## WHAT TO PRODUCE:
Write out the data word for word, starting at its first line and ending with the line that contains "right hip: (69, 256, -7)", including both of those lines.

ENTRIES SHOWN Start Marker

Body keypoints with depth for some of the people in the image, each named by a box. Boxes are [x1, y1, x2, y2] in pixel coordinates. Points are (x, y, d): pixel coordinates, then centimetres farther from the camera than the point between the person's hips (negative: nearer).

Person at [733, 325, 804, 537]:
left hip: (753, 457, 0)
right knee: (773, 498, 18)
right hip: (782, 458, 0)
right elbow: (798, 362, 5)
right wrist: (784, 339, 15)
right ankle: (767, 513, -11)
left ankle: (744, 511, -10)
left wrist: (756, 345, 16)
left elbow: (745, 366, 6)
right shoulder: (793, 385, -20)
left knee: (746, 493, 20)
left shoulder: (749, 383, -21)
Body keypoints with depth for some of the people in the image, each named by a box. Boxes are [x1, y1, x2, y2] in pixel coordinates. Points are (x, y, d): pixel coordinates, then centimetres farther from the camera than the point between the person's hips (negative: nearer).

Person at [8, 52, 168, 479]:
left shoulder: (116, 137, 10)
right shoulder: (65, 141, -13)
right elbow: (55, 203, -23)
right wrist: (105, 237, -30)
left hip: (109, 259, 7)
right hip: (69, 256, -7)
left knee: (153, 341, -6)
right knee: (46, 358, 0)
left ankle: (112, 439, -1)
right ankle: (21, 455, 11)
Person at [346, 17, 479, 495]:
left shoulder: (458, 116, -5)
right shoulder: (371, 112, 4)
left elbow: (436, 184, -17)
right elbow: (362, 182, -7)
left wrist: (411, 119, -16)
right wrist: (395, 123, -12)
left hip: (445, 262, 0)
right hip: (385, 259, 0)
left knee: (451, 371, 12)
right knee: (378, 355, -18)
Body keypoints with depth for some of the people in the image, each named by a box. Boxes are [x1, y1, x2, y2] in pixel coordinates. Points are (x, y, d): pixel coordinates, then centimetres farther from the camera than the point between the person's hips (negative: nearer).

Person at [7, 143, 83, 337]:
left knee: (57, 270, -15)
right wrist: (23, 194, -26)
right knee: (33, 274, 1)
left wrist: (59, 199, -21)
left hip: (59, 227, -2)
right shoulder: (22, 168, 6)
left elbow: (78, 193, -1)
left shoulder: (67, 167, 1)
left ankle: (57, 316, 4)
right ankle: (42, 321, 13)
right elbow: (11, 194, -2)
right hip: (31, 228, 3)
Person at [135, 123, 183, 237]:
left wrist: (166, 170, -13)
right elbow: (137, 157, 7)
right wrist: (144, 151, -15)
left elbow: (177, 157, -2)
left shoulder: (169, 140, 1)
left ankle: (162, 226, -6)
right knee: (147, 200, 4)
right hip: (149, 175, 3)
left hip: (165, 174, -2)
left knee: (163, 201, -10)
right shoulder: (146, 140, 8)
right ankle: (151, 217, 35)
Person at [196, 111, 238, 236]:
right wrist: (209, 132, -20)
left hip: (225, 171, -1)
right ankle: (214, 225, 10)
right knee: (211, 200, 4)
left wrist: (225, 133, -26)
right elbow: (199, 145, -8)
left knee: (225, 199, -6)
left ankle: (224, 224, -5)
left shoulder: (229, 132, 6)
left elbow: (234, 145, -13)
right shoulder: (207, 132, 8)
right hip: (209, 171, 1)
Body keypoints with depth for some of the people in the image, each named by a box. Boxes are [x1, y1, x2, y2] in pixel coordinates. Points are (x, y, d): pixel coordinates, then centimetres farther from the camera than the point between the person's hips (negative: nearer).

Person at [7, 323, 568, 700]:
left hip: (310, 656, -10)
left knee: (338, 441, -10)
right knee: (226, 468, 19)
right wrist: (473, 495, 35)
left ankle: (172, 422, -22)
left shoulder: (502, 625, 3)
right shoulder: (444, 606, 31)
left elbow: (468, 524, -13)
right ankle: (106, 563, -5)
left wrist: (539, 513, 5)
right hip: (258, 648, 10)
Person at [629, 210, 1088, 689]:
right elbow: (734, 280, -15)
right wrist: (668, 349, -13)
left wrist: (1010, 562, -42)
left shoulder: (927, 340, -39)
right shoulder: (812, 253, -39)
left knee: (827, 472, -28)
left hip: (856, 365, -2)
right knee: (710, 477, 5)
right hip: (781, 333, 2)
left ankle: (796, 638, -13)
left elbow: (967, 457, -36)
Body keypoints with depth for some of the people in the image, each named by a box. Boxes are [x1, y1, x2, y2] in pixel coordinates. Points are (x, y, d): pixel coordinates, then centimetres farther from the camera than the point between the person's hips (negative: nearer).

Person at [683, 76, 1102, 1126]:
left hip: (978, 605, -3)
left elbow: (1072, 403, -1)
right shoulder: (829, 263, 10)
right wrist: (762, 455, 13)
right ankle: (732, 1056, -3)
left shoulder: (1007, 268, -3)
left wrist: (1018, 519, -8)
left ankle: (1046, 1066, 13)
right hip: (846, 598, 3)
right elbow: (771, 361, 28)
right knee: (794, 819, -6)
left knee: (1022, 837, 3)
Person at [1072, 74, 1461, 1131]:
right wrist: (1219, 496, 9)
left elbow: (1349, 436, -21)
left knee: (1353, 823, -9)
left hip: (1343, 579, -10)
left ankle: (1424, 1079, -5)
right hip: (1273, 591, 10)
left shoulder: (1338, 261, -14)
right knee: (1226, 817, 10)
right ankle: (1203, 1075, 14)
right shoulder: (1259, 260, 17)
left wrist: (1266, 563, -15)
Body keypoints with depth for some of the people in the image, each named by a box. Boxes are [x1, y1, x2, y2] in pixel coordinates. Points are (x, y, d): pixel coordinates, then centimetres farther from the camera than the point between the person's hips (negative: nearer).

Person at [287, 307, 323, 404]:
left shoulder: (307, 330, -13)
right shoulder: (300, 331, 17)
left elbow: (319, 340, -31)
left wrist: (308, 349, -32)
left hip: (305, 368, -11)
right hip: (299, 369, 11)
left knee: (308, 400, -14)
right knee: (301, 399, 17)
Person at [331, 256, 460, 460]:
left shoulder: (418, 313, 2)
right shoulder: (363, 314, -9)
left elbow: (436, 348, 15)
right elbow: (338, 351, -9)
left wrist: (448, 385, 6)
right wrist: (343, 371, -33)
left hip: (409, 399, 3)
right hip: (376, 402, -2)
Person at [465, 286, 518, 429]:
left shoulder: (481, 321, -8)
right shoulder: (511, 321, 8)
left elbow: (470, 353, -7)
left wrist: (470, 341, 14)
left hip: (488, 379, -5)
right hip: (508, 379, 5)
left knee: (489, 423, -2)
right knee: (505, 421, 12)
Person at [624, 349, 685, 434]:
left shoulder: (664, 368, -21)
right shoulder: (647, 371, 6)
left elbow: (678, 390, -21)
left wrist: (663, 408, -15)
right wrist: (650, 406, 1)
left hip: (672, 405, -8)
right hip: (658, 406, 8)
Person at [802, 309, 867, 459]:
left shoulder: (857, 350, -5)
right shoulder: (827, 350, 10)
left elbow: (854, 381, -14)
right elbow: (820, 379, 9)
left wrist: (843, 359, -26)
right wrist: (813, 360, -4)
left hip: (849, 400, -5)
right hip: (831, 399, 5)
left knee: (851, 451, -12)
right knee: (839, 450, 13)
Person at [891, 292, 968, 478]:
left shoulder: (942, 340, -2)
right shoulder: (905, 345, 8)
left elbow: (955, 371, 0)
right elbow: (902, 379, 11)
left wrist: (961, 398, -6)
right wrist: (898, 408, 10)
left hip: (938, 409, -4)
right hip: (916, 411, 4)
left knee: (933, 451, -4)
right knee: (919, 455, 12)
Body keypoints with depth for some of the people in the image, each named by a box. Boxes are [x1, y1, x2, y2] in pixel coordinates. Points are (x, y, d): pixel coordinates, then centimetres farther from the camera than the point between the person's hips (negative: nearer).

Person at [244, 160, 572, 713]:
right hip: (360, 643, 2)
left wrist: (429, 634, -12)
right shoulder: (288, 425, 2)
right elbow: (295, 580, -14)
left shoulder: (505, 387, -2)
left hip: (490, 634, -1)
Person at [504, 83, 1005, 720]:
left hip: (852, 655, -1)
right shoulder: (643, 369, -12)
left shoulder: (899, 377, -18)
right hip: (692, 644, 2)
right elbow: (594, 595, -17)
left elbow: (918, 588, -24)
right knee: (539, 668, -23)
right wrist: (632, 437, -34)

ENTRIES SHOWN End Marker

## REPLY TO THE TASK:
Body keypoints with depth for some of the people in the image, each named by a box. Boxes are [x1, y1, x2, y2] in pixel coordinates. Points are (x, y, d): pixel coordinates, then centimetres farther from the camera than the point between the person's hips (negative: nearer).

Person at [733, 325, 804, 537]:
left hip: (753, 457, 0)
right knee: (773, 498, 18)
right hip: (782, 458, 0)
right elbow: (798, 362, 5)
right wrist: (784, 339, 15)
right ankle: (767, 513, -11)
left ankle: (744, 511, -10)
left wrist: (756, 345, 16)
left elbow: (745, 366, 6)
right shoulder: (793, 385, -20)
left knee: (746, 493, 20)
left shoulder: (749, 383, -21)
Body keypoints with depth for some of the people in the image, each named by a box. Boxes are [x1, y1, x2, y2] in pixel coordinates. Points are (x, y, d): pixel coordinates, then centimetres farther from the camera than the point between the person's hips (negative: nearer).

Person at [8, 52, 168, 479]:
left shoulder: (116, 137, 10)
right shoulder: (65, 141, -13)
right elbow: (55, 203, -23)
right wrist: (105, 237, -30)
left hip: (109, 259, 7)
right hip: (69, 256, -7)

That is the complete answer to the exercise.